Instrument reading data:
***

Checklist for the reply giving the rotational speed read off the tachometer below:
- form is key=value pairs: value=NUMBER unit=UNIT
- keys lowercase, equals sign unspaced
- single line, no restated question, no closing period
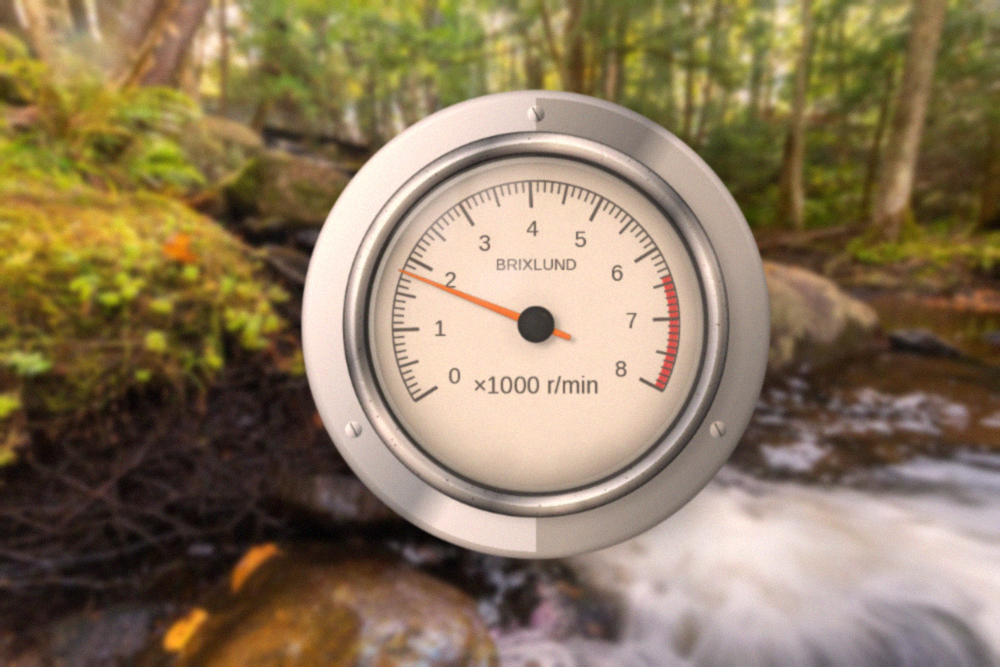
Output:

***

● **Exercise brief**
Rewrite the material above as a Markdown table with the columns "Row" and "Line", numbering each line and leaving out blank lines and pictures.

● **The answer**
| Row | Line |
|---|---|
| 1 | Checklist for the reply giving the rotational speed read off the tachometer below: |
| 2 | - form is key=value pairs: value=NUMBER unit=UNIT |
| 3 | - keys lowercase, equals sign unspaced |
| 4 | - single line, no restated question, no closing period |
| 5 | Output: |